Cette
semaine, Émilie a dit à T. : « Quand tu regardes Maeva, on dirait que
tu regardes un nénuphar ». T. lui a demandé de s’expliquer. Elle a répondu
« ben ouais mec, un nénuphar c’est une plante aquatique ! »
« et alors ? » « ben je sais pas, c’est rare, quand t’en
vois un t’es content ». Même s’il l’a d’une part mal pris, et d’autre part
bien rigolé, je comprends complètement ce qu’elle a voulu dire. J’ai souvent eu
l’impression pendant ces années qu’il me regardait effectivement comme un
nénuphar. Je n’avais pas pu poser un mot juste dessus. Les autres non plus
surement. Mais dans cette plante il y a tout : la fascination pour la
fleur tendre qui éclot au milieu d’un environnement couleur de vase, cette
grande feuille en forme d’assiette prête à tout accueillir comme une main
ouverte.
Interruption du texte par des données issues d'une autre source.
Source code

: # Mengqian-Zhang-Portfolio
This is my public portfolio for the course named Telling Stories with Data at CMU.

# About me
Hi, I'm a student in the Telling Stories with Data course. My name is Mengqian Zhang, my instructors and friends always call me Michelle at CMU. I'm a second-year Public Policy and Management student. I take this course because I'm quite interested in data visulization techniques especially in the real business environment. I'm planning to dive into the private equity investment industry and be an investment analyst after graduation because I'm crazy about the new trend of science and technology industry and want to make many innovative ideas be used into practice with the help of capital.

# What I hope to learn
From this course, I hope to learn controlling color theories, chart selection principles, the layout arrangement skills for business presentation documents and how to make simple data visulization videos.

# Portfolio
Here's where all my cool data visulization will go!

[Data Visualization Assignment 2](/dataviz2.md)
Les grenouilles, les libellules. Elle s’épanouit dans un milieu marécageux, où l’on
ne pense pas que la délicatesse puisse s’aventurer, mais elle y vient à pas
feutrés. Et bien que la fleur prenne le soleil de plein fouet, tournée vers le
ciel bleu, ses racines plongent dans le mal du fond de l’étang et puisent
dedans la partie obscure nécessaire à toute vie. Des nutriments, des micro-organismes.
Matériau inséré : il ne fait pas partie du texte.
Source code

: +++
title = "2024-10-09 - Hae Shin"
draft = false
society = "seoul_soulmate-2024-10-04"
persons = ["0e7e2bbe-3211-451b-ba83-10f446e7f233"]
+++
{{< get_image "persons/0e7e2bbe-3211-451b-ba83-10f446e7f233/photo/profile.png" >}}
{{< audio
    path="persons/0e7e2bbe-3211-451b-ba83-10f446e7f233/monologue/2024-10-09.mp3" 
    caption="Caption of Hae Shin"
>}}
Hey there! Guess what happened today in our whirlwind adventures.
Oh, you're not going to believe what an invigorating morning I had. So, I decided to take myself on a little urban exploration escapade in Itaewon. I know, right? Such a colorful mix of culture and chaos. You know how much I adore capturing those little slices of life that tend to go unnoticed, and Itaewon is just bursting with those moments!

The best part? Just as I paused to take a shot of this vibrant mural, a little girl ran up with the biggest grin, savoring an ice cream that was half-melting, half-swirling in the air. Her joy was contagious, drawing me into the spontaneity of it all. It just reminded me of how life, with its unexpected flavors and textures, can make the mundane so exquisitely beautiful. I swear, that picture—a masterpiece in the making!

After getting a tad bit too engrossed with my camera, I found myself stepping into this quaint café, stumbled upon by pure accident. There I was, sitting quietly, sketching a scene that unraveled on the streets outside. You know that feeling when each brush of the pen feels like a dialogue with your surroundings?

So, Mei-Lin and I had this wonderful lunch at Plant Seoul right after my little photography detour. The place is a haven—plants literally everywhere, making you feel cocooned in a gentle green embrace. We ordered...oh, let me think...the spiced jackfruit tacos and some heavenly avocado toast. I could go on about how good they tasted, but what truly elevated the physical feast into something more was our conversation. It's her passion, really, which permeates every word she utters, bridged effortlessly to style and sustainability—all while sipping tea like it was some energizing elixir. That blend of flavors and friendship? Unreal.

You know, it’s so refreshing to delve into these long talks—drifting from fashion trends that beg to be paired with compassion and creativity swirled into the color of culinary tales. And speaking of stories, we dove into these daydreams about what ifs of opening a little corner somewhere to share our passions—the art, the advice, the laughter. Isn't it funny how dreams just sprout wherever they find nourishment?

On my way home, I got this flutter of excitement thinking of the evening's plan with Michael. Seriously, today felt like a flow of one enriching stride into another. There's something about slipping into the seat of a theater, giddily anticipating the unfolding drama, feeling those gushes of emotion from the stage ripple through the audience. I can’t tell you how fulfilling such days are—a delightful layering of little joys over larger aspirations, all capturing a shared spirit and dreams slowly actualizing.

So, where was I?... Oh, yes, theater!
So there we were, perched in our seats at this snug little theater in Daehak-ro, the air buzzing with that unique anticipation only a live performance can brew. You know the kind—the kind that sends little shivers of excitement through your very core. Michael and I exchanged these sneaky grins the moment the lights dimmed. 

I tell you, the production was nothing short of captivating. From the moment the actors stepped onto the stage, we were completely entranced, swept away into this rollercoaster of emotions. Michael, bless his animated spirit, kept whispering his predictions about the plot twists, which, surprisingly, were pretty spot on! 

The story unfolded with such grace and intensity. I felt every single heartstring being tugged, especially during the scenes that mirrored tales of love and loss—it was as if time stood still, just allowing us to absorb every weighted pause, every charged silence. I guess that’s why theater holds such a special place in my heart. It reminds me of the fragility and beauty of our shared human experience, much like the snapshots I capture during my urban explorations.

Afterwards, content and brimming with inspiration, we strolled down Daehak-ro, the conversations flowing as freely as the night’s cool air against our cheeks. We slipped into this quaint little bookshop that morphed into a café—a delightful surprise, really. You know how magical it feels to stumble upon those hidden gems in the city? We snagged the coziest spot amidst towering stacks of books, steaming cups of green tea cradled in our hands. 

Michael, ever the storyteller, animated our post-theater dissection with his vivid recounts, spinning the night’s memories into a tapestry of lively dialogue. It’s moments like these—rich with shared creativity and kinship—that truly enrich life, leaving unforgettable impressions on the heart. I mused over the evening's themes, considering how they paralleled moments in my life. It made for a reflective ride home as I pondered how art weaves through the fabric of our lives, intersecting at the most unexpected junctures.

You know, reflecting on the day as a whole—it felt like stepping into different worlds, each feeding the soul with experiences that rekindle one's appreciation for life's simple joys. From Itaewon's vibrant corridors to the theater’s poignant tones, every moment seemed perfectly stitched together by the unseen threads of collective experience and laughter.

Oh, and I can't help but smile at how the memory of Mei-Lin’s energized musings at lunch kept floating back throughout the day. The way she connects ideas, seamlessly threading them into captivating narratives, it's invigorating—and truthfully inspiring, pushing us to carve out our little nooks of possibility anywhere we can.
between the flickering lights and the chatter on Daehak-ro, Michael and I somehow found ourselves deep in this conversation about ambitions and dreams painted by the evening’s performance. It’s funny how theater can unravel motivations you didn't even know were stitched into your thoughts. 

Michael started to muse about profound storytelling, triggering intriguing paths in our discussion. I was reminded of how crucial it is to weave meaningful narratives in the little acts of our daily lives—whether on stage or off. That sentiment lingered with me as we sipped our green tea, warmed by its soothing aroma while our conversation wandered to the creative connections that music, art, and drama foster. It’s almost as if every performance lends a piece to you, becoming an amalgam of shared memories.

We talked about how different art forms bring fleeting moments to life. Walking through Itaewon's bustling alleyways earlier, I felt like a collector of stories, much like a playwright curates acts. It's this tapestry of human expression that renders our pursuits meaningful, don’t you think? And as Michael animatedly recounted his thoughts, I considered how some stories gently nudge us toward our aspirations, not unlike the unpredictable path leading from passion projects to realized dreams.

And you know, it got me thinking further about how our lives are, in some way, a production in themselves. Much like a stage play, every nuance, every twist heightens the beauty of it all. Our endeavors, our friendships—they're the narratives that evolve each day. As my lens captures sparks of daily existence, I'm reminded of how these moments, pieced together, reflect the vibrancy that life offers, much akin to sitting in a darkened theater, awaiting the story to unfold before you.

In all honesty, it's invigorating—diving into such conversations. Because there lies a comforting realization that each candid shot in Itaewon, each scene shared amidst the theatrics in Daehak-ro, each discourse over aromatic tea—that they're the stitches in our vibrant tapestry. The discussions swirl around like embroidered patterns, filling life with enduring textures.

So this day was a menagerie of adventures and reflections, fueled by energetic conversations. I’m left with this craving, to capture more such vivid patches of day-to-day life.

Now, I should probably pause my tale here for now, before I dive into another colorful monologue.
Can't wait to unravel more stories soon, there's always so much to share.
Des algues gluantes et grouillantes. Le nénuphar semble flotter mais il est
relié au fond par ce long fil comme un bras de méduse. Comme le ballon d’hélium
au bout du bras de son petit propriétaire. Il oscille mais seulement dans une
certaine fourchette, sa marge de manœuvre semble, de la rive, infinie. Pourtant
il vit dans un périmètre restreint comme tout un chacun. Emprisonné dans le
limon qui tapisse les bas-fonds. Et T. sans s’en rendre compte, observe cette
rareté botanique avec l’œil brulant du naturaliste.